KABUL): The US military would resume and complete the transfer of all inmates held at the controversial Bagram jail in central Parwan province to the Afghan control during a special ceremony slated for Monday, the Ministry of Defence (MoD) said on Saturday.
The US military has suspended transfer of prisoners to the Afghan control at the facility over concern about torture and other human rights abuses.
In a brief statement, the ministry said it expected all the affairs of the Parwan Detention Cenre, 30 miles north of Kabul, would be handed over to its control.
The long-demanded complete handoff comes at a crucial moment in negotiations over legal immunity for US troops.
In 2011, the US made a similar decision to halt prisoner transfers in response to a United Nations report that found torture to be rampant in Afghan prisons. The latest halt in transfers was made ahead of a new UN report with similar allegations.
President Hamid Karzai has demanded all detainees be transferred to Afghan authority out of respect for the country’s sovereignty. Transfer of prisoners dominated talks between Karzai and President Barack Obama at their meeting in Washington.
The US has refused to release about three dozen captives and held back the transfer of more than 600 more recently captured prisoners.
In the previous ceremony, the Afghan army formally took custody of hundreds of inmates accused of fighting for or supporting the Taliban and other militants during the 11-year-old war.
The handover marked a victory for Karzai, fulfilling an agreement he struck last year with the United States.

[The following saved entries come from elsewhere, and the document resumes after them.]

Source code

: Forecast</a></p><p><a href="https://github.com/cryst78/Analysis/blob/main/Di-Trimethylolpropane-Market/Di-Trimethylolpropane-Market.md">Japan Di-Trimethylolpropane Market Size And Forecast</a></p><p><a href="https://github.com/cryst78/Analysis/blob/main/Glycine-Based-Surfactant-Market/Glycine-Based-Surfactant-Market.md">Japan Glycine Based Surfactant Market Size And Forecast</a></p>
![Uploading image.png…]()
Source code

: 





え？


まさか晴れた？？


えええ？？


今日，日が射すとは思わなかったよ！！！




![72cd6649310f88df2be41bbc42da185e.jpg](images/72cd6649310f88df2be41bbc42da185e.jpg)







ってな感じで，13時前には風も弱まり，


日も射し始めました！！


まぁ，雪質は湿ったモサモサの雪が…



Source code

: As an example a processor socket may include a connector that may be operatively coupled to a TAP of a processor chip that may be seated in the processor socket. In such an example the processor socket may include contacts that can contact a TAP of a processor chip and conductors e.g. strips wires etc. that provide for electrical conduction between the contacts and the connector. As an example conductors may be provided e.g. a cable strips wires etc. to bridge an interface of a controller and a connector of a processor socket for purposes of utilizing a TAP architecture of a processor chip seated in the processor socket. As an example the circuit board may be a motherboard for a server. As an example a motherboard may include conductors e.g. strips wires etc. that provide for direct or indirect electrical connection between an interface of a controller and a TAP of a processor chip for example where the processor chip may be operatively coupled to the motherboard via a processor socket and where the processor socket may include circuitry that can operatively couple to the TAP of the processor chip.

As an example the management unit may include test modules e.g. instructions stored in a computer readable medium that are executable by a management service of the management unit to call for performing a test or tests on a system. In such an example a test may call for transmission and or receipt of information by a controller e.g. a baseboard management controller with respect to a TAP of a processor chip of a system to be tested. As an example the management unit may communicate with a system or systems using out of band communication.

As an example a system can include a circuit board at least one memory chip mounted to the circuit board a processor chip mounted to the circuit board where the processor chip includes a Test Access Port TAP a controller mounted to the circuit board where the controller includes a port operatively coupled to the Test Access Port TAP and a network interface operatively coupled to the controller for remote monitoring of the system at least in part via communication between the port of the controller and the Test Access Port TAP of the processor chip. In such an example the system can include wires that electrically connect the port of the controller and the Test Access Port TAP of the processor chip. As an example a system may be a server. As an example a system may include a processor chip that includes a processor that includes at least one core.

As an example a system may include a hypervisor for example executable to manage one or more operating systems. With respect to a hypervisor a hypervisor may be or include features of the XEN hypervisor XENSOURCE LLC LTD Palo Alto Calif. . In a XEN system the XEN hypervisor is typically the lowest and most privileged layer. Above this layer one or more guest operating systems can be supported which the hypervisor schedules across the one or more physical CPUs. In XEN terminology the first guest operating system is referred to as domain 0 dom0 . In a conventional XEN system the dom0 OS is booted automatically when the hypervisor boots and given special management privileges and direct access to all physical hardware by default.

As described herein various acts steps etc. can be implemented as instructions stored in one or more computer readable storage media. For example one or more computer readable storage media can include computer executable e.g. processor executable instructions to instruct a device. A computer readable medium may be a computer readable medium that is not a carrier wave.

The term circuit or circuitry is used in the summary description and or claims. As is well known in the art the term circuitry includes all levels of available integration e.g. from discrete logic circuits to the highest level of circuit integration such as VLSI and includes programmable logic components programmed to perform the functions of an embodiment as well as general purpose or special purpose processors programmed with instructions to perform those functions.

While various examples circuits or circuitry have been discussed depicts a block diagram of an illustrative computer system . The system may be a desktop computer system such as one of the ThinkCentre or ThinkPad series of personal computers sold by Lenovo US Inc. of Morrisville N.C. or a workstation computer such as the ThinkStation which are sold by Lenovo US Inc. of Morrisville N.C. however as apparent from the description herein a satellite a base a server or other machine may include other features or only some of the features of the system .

Karzai did not attend the ceremony at Bagram air base, but he dispatched top generals and ministers to talk glowingly of the transition.
No high-ranking US military officers or senior officials had attended that ceremony, as part of the March 9 agreement.
The prison handover is part of a larger transitioning of security responsibilities to Afghan forces — the linchpin of the US plan to pull out its combat troops at the end of 2014.